The Origins of Antithyroid Pharmacology

Before any antithyroid drug existed, clinicians treating hyperthyroidism had exactly two options: surgery or radioactive iodine. Both worked, but both carried significant risks and demanded specialized resources. The search for a medical alternative began in earnest during the early 1940s at Johns Hopkins, where Edwin B. Astwood observed that certain sulfur-containing compounds could suppress thyroid function in rats [1]. Astwood published his landmark findings in 1943, showing that thiourea and thiouracil inhibited thyroid hormone synthesis in animal models. This discovery created an entirely new pharmacologic category.

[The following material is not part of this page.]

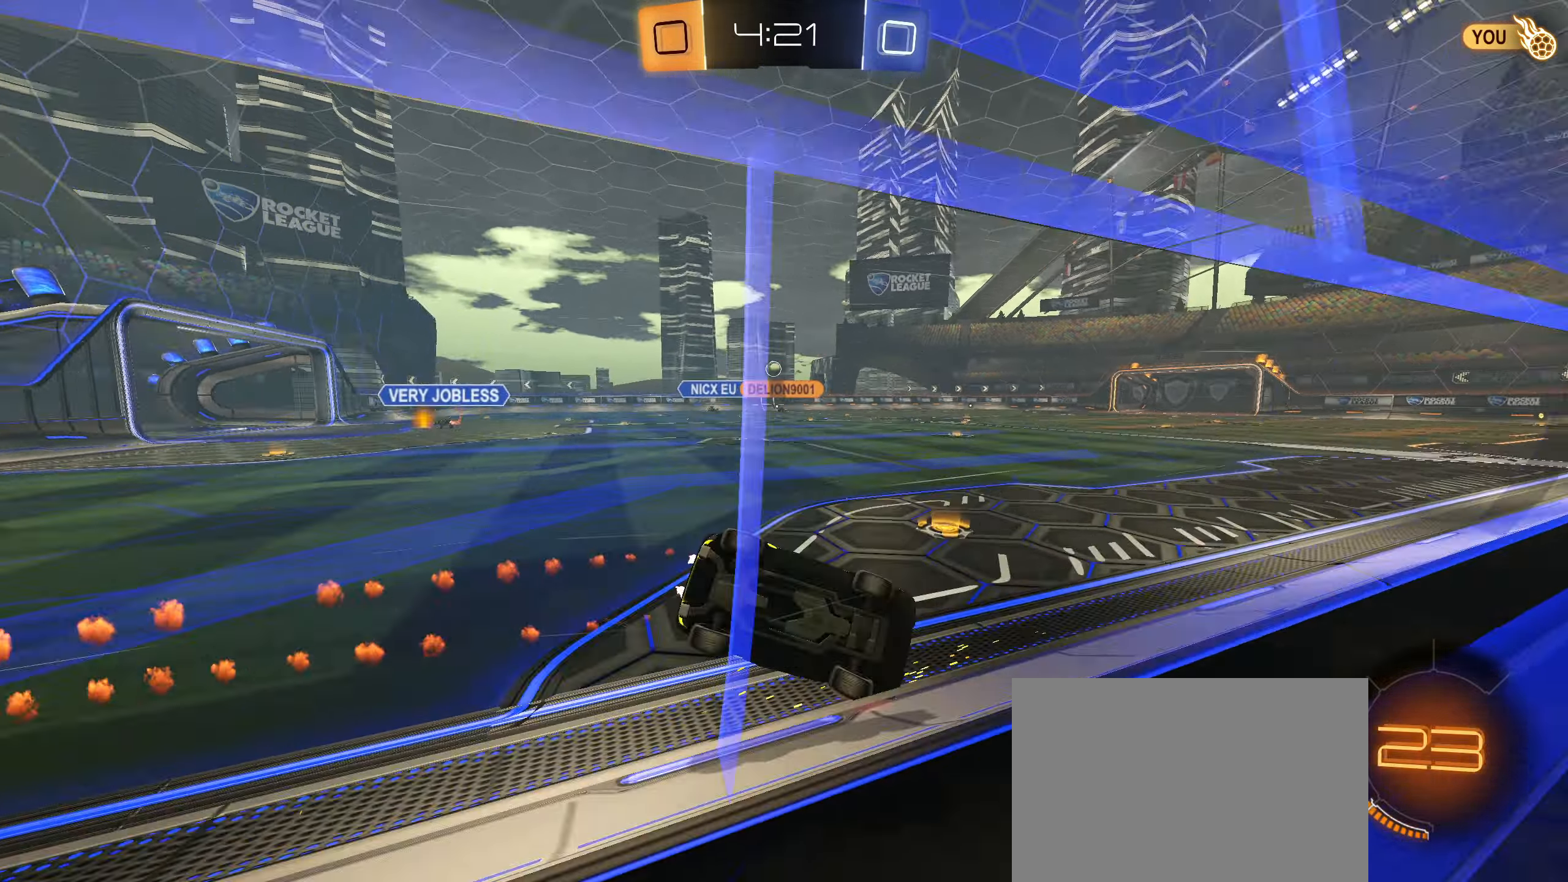
{"buttons": ["L1", "R2"], "left_stick": "down-left", "right_stick": "center", "events": []}
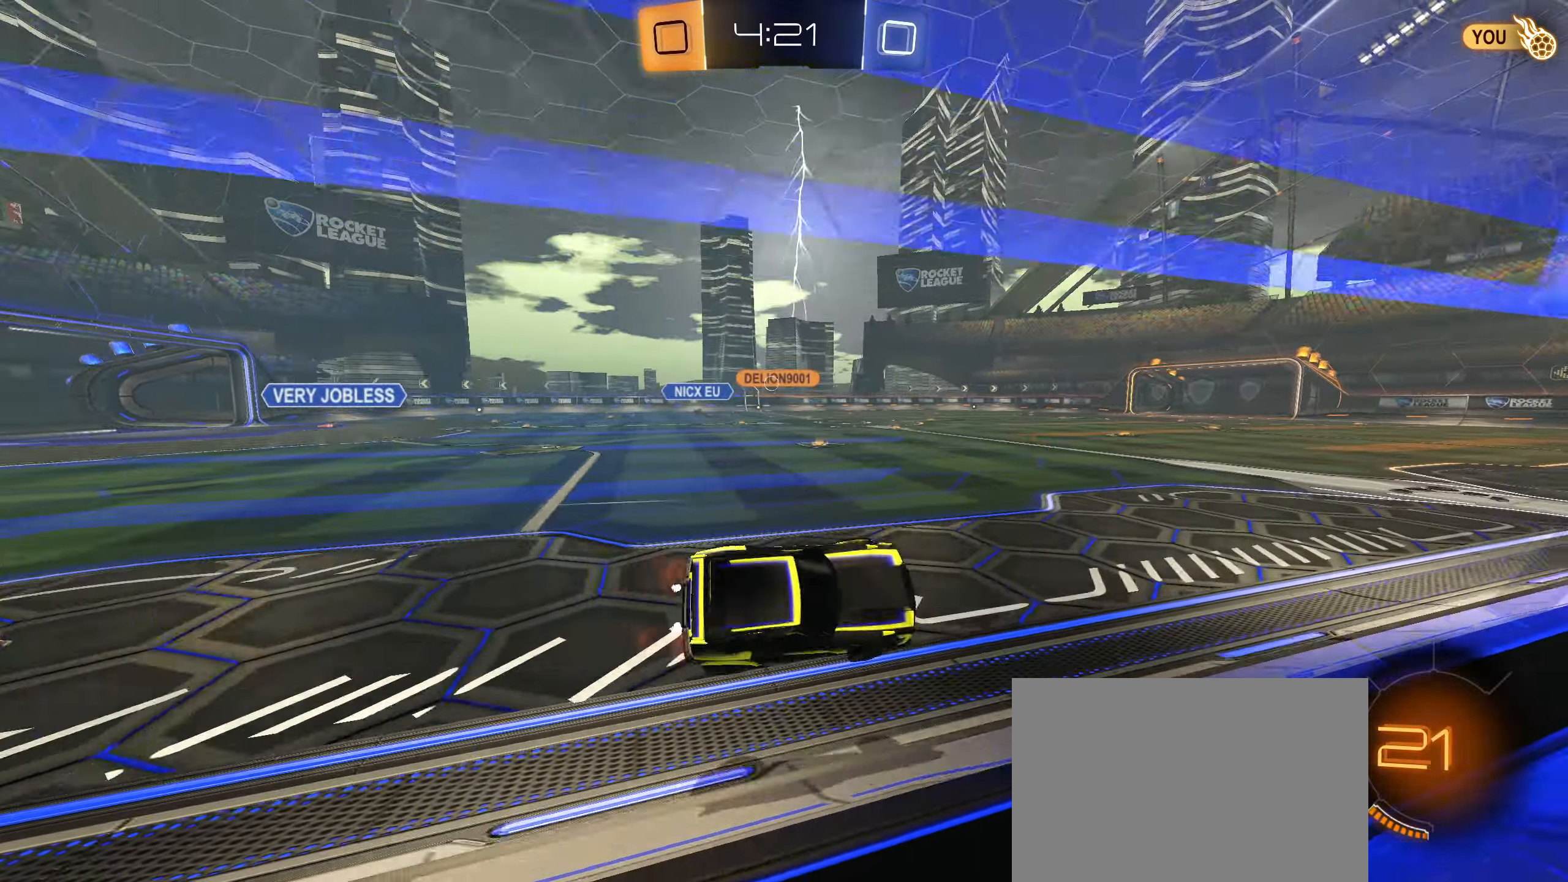
{"buttons": ["R2"], "left_stick": "center", "right_stick": "center", "events": [[50, "L1", "up"], [66, "left_stick", "center"], [250, "left_stick", "down"], [350, "left_stick", "center"]]}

Thiouracil itself proved too toxic for routine clinical use, causing agranulocytosis at unacceptable rates. Medicinal chemists quickly pivoted to structural analogs. Propylthiouracil (PTU) emerged first, entering clinical practice by 1947. Methimazole, a 1-methyl derivative of 2-mercaptoimidazole, was synthesized shortly afterward. Its simpler structure and greater potency per milligram made it an attractive candidate. The compound required lower doses to achieve the same degree of thyroid suppression, a property that suggested a better therapeutic index [2].

By the late 1940s, both PTU and methimazole had entered clinical testing in patients with Graves disease. The question was no longer whether medical therapy could control hyperthyroidism. It was which drug did so most safely and reliably.

FDA Approval and Early Clinical Adoption

Methimazole received FDA approval in 1950 under the brand name Tapazole, manufactured initially by Eli Lilly. That approval made it one of the first targeted endocrine therapies available in the United States. Early prescribing patterns, however, favored PTU in North America, largely because PTU had arrived first and clinicians were already comfortable with its dosing.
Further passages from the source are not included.